> **What to work on**:
a) Answer each question from the polynomial passage, one line each:
(i) What value of f(7) does the passage use?
(ii) What bound on n does the passage conclude?
(iii) On the left side, what is the coefficient of x^i for every i ≥ 0?
b) Gather every line of the entries that contains the string "всегда".

Is it mainstream?

Let $f(x) = \displaystyle \sum_{i=0}^n a_ix^i$ where $a_n \neq 0$ . In this form the condition above looks like $\displaystyle \sum_{i=0}^n a_ix^i + \displaystyle \sum_{i=0}^n a_ix^{-i} = (\displaystyle \sum_{i=0}^n a_ix^i) \cdot (\displaystyle \sum_{i=0}^n a_ix^{-i})$ .

Clearly f is not a constant function, otherwise we would have $f(x) = f(7) = 2402$ and $2 \cdot 2402 = 2402^2$ from the condition, which is a contradiction. This means that $n \geq 1$ .

Observe that on the left side for every $i \geq 0$ the coefficient of $x^i$ is $a_i$ . If we evaluate the product on the right side we can see that for an $i \geq 0$ the exponent of x in the result will be $i$ if and only if we multiply together the terms in the form $a_{k+i}x^{k+i}$ and $a_kx^{-k}$ for $0 \leq k \leq n-i$ . Thus for every $i \geq 0$ the coefficient of $x^i$ will be $\displaystyle \sum_{k=0}^{n-i} a_{k+i}a_k$ . Two polynomials are equal if and only if all the respective coefficients are equal, hence we obtain $a_i = \displaystyle \sum_{k=0}^{n-i} a_{k+i}a_k$ for every $0 \leq i \leq n$ . (1)

> **Given records**:
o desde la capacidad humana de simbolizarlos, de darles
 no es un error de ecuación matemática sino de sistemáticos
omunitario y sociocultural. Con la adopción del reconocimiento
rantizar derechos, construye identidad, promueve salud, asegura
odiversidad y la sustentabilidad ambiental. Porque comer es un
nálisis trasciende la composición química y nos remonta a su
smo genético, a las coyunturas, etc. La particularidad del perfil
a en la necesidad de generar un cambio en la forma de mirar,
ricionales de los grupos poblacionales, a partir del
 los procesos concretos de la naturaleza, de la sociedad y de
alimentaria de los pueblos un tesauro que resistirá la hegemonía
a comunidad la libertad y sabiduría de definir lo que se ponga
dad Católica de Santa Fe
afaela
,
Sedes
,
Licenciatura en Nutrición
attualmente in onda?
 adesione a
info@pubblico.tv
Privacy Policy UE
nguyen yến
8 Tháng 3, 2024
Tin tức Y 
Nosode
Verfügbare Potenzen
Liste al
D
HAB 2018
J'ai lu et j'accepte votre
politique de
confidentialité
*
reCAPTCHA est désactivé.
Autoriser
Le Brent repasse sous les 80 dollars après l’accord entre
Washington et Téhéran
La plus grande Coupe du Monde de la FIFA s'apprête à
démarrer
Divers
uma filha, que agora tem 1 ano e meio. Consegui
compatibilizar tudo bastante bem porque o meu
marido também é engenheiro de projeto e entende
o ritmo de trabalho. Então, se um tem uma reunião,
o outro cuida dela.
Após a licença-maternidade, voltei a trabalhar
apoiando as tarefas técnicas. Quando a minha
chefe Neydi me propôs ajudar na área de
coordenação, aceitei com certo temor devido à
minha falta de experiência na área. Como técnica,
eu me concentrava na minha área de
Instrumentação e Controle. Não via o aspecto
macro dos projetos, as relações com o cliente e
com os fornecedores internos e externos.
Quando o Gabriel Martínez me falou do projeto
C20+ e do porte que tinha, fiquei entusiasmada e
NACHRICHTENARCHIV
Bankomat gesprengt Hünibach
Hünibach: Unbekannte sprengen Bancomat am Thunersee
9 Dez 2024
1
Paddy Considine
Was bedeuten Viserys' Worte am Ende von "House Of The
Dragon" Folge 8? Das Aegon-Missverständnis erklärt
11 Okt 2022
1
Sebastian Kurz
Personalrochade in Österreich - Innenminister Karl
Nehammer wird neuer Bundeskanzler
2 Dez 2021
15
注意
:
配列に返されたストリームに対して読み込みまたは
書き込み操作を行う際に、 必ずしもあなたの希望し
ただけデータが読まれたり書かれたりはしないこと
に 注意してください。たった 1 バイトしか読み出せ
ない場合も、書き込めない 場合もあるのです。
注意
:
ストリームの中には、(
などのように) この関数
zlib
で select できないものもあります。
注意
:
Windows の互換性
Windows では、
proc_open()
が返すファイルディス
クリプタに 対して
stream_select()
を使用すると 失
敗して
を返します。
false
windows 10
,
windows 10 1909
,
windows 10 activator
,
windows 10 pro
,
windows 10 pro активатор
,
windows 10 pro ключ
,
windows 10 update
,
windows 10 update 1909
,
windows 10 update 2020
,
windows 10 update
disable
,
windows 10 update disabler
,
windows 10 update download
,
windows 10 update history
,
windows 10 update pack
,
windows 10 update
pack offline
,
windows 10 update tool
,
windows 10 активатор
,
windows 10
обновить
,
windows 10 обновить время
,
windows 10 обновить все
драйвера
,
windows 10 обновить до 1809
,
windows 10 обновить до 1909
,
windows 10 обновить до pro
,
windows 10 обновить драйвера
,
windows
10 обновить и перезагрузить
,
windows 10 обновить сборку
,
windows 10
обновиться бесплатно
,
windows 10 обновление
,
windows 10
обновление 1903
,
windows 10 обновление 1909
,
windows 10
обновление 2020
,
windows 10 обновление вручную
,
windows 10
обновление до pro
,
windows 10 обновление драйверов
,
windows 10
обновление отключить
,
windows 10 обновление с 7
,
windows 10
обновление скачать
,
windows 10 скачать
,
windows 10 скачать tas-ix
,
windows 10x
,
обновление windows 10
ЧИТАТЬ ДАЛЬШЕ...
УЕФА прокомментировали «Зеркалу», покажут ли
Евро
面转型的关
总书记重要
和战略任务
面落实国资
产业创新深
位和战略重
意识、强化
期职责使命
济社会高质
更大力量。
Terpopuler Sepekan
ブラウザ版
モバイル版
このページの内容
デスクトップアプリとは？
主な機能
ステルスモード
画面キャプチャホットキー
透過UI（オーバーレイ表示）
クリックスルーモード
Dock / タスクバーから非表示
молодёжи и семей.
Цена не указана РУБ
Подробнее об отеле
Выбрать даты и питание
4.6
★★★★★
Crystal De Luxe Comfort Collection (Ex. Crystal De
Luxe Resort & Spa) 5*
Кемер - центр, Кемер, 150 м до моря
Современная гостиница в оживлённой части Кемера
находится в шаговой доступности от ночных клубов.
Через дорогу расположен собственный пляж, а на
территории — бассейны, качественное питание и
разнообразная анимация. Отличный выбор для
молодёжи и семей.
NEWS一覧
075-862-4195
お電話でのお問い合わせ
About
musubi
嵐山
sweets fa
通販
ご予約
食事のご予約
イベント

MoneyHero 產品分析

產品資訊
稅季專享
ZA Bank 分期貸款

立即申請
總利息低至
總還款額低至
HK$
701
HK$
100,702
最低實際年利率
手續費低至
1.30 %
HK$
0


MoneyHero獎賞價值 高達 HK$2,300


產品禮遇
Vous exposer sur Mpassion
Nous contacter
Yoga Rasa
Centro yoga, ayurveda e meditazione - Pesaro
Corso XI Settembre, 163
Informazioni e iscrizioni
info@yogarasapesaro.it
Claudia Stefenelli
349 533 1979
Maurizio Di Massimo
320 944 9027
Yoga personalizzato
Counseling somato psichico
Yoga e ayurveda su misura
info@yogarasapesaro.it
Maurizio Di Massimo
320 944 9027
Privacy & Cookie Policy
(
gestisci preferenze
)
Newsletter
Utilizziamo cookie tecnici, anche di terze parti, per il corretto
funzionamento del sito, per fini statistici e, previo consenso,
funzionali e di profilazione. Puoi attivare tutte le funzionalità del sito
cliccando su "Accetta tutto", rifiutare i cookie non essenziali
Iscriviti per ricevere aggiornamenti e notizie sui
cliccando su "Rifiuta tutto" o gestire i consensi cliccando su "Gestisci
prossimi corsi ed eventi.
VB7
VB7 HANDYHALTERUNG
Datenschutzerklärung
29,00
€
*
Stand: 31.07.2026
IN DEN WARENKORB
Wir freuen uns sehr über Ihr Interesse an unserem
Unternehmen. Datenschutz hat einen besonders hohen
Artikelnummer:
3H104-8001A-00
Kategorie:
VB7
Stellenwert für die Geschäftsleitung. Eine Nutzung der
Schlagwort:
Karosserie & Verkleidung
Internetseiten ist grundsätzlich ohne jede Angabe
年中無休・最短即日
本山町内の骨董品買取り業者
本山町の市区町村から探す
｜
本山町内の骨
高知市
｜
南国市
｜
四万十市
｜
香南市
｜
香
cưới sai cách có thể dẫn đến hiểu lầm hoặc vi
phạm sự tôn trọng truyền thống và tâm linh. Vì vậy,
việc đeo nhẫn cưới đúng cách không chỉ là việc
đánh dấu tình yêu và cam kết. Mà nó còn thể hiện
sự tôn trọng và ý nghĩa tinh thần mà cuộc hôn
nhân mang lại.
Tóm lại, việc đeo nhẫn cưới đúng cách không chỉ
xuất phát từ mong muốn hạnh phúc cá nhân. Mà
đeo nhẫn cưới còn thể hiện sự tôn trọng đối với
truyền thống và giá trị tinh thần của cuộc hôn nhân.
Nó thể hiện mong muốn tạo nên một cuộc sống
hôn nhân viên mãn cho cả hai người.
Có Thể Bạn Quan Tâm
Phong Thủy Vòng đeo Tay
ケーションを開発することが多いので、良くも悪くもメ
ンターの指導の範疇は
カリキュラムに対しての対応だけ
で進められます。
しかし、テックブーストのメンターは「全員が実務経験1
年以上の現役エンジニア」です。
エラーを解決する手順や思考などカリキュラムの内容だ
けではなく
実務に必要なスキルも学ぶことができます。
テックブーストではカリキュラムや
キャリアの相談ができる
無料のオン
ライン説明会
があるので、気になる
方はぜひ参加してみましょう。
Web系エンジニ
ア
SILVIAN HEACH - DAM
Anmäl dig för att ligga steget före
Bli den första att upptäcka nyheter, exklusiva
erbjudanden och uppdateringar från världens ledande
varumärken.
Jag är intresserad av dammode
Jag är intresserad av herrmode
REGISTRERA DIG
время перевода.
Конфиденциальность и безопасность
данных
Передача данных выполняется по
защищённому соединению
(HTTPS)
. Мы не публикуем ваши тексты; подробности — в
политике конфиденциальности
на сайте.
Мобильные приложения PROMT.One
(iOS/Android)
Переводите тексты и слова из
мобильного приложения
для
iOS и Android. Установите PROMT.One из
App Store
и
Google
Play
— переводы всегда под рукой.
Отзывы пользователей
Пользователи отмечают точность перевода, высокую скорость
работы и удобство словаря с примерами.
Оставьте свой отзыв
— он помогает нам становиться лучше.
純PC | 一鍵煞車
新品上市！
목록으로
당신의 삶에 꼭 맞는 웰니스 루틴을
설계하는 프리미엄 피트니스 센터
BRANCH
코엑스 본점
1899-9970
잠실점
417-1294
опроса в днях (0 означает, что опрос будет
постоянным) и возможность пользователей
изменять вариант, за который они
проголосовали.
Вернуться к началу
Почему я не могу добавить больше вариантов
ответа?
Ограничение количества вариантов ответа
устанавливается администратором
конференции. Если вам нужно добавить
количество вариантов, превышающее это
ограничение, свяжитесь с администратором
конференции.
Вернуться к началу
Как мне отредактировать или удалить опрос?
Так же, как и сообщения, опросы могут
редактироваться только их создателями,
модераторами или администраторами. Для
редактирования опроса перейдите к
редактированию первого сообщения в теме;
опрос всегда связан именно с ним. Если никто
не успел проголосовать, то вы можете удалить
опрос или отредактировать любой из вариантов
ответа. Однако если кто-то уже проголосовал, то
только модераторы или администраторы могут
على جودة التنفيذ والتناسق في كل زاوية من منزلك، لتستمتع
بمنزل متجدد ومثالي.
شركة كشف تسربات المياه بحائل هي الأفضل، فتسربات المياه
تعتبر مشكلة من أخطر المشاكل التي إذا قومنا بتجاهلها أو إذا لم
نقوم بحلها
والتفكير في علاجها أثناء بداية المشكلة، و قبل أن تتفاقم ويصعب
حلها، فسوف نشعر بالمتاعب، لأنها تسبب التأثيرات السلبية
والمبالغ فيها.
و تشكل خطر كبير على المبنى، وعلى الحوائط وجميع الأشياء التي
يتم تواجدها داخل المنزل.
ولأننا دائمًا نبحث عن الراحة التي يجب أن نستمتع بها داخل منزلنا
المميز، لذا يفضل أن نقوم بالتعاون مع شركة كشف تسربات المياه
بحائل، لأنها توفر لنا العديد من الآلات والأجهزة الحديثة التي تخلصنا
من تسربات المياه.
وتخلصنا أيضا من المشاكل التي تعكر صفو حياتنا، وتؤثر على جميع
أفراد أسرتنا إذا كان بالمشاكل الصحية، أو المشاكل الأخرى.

> **Solutions by task**:
a)
(i) f(7) = 2402
(ii) n ≥ 1
(iii) a_i

b)
— переводы всегда под рукой.
опрос всегда связан именно с ним. Если никто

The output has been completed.